[Data items]
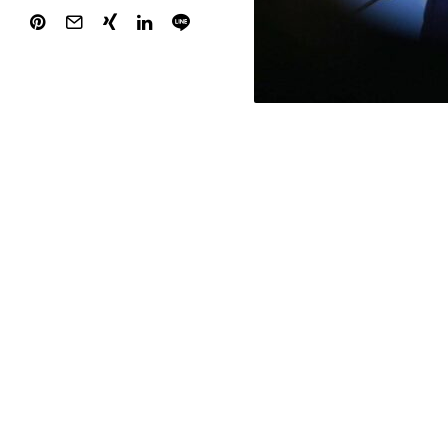
ino Chrupalla übt deutliche Kritik an der Nato. „Bislang ist Eu
 Amerikas umzusetzen, das lehnen wir ab“, sagte er der „Welt“.
ei aktuell kein Verteidigungsbündnis. Eine Verteidigungsgemei
 aller europäischen Länder akzeptieren und respektieren – also
„Wenn die Nato das nicht sicherstellen kann, muss sich Deutsc
dieses Bündnis für uns noch nutzbringend ist.“
uf den Krieg in der Ukraine sagte Chrupalla: „Die Bundesregie
 kommen, den Krieg beenden zu wollen. Russland hat diesen 
at diejenigen eingeholt, die angeben, die Ukraine befähigen zu 
“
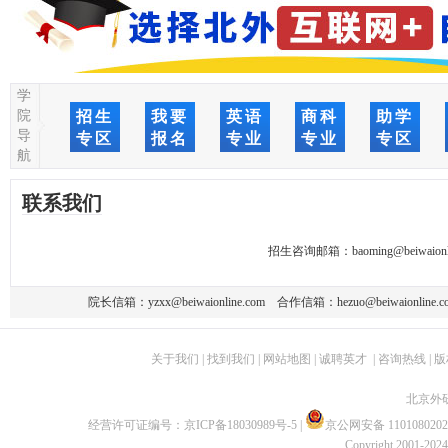
学
院
招生
我要
英语
商科
助学
导
专区
报名
专业
专业
专区
航
联系我们
招生咨询邮箱：
baoming@beiwaionl
院长信箱：
yzxx@beiwaionline.com
合作信箱：
hezuo@beiwaionline.c
关于我们
|
找到我们
|
网站地图
|
诚聘英才
|
咨询热线
|
版
北京外
经营许可证编号：
京ICP备18030989号-5
|
京公网安备 1101080202
Copyright 2001-2024 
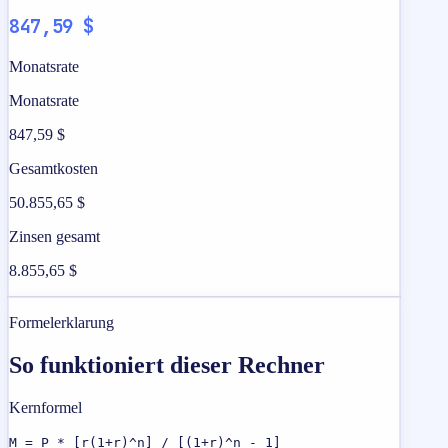
847,59 $
Monatsrate
Monatsrate
847,59 $
Gesamtkosten
50.855,65 $
Zinsen gesamt
8.855,65 $
Formelerklarung
So funktioniert dieser Rechner
Kernformel
M = P * [r(1+r)^n] / [(1+r)^n - 1]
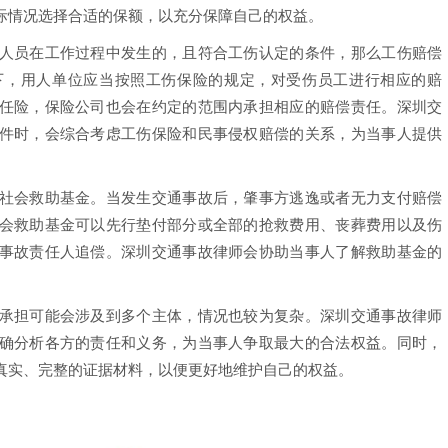
际情况选择合适的保额，以充分保障自己的权益。
员在工作过程中发生的，且符合工伤认定的条件，那么工伤赔偿
下，用人单位应当按照工伤保险的规定，对受伤员工进行相应的赔
任险，保险公司也会在约定的范围内承担相应的赔偿责任。深圳交
件时，会综合考虑工伤保险和民事侵权赔偿的关系，为当事人提供
会救助基金。当发生交通事故后，肇事方逃逸或者无力支付赔偿
会救助基金可以先行垫付部分或全部的抢救费用、丧葬费用以及伤
事故责任人追偿。深圳交通事故律师会协助当事人了解救助基金的
担可能会涉及到多个主体，情况也较为复杂。深圳交通事故律师
确分析各方的责任和义务，为当事人争取最大的合法权益。同时，
真实、完整的证据材料，以便更好地维护自己的权益。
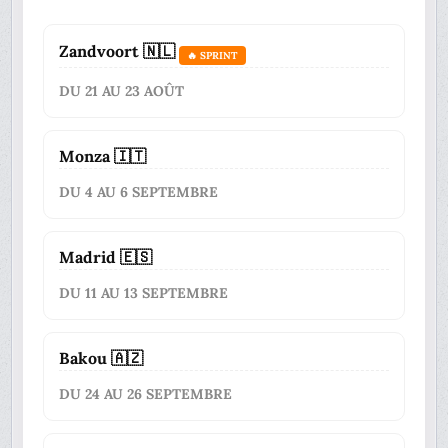
Zandvoort 🇳🇱
🔥 SPRINT
DU 21 AU 23 AOÛT
Monza 🇮🇹
DU 4 AU 6 SEPTEMBRE
Madrid 🇪🇸
DU 11 AU 13 SEPTEMBRE
Bakou 🇦🇿
DU 24 AU 26 SEPTEMBRE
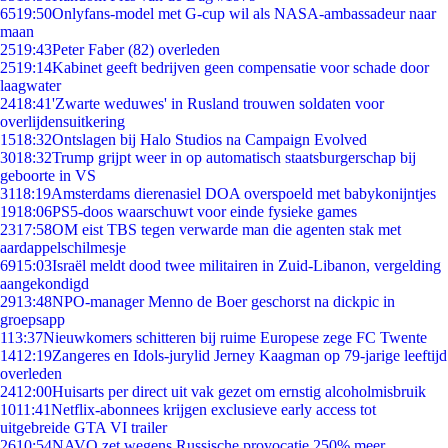
65
19:50
Onlyfans-model met G-cup wil als NASA-ambassadeur naar
maan
25
19:43
Peter Faber (82) overleden
25
19:14
Kabinet geeft bedrijven geen compensatie voor schade door
laagwater
24
18:41
'Zwarte weduwes' in Rusland trouwen soldaten voor
overlijdensuitkering
15
18:32
Ontslagen bij Halo Studios na Campaign Evolved
30
18:32
Trump grijpt weer in op automatisch staatsburgerschap bij
geboorte in VS
31
18:19
Amsterdams dierenasiel DOA overspoeld met babykonijntjes
19
18:06
PS5-doos waarschuwt voor einde fysieke games
23
17:58
OM eist TBS tegen verwarde man die agenten stak met
aardappelschilmesje
69
15:03
Israël meldt dood twee militairen in Zuid-Libanon, vergelding
aangekondigd
29
13:48
NPO-manager Menno de Boer geschorst na dickpic in
groepsapp
1
13:37
Nieuwkomers schitteren bij ruime Europese zege FC Twente
14
12:19
Zangeres en Idols-jurylid Jerney Kaagman op 79-jarige leeftijd
overleden
24
12:00
Huisarts per direct uit vak gezet om ernstig alcoholmisbruik
10
11:41
Netflix-abonnees krijgen exclusieve early access tot
uitgebreide GTA VI trailer
26
10:54
NAVO zet wegens Russische provocatie 250% meer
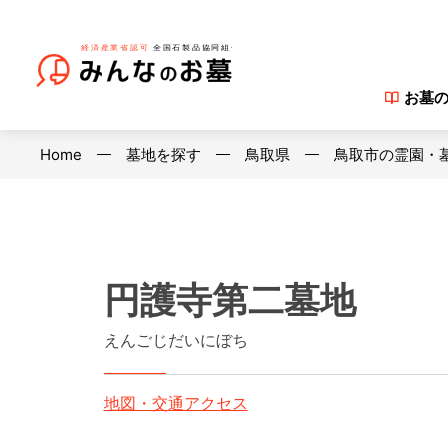
お墓
Home
墓地を探す
鳥取県
鳥取市の霊園・
円護寺第二墓地
えんごじだいにぼち
地図・交通アクセス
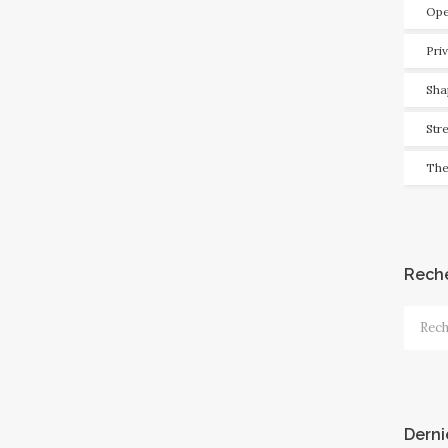
Ope
Pri
Sha
Str
The
Rech
Recher
Derni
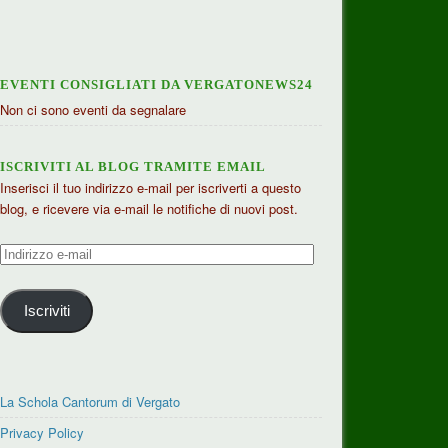
EVENTI CONSIGLIATI DA VERGATONEWS24
Non ci sono eventi da segnalare
ISCRIVITI AL BLOG TRAMITE EMAIL
Inserisci il tuo indirizzo e-mail per iscriverti a questo
blog, e ricevere via e-mail le notifiche di nuovi post.
Indirizzo
e-
mail
Iscriviti
La Schola Cantorum di Vergato
Privacy Policy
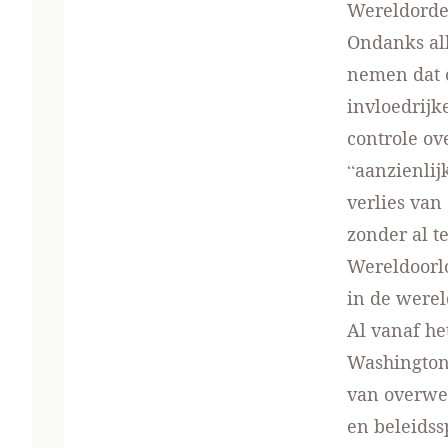
Wereldorde 
Ondanks all
nemen dat 
invloedrijk
controle ov
“aanzienlij
verlies van
zonder al t
Wereldoorlo
in de werel
Al vanaf he
Washington 
van overwe
en beleidss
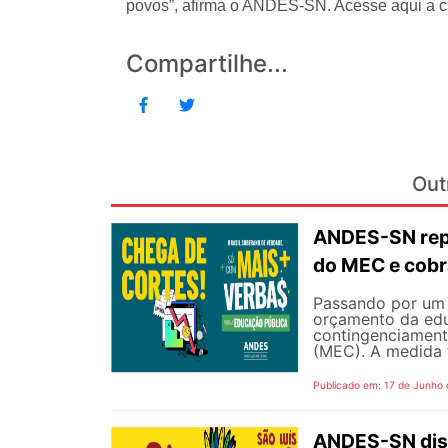
povos”, afirma o ANDES-SN. Acesse aqui a c
Compartilhe...
Out
ANDES-SN repu
do MEC e cobr
Passando por um 
orçamento da edu
contingenciament
(MEC). A medida 
Publicado em: 17 de Junho
ANDES-SN disp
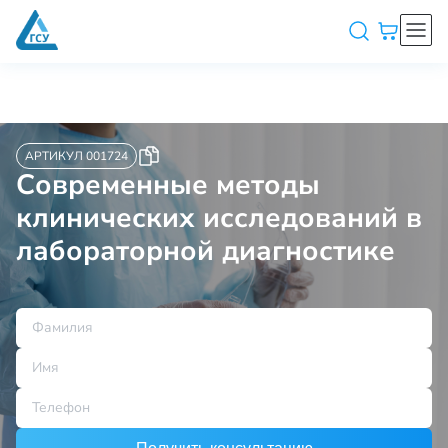
АРТИКУЛ 001724
Современные методы
клинических исследований в
лабораторной диагностике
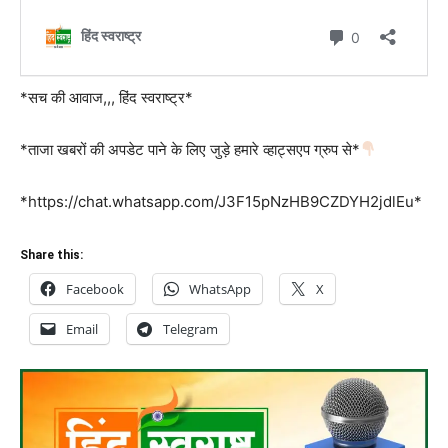
*सच की आवाज,,, हिंद स्वराष्ट्र*
*ताजा खबरों की अपडेट पाने के लिए जुड़े हमारे व्हाट्सएप ग्रुप से*
*https://chat.whatsapp.com/J3F15pNzHB9CZDYH2jdlEu*
Share this:
Facebook
WhatsApp
X
Email
Telegram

**Problem to solve**: Your answer should be every line above that contains the word "overleden".

**Your solution**:
Peter Faber (82) overleden
overleden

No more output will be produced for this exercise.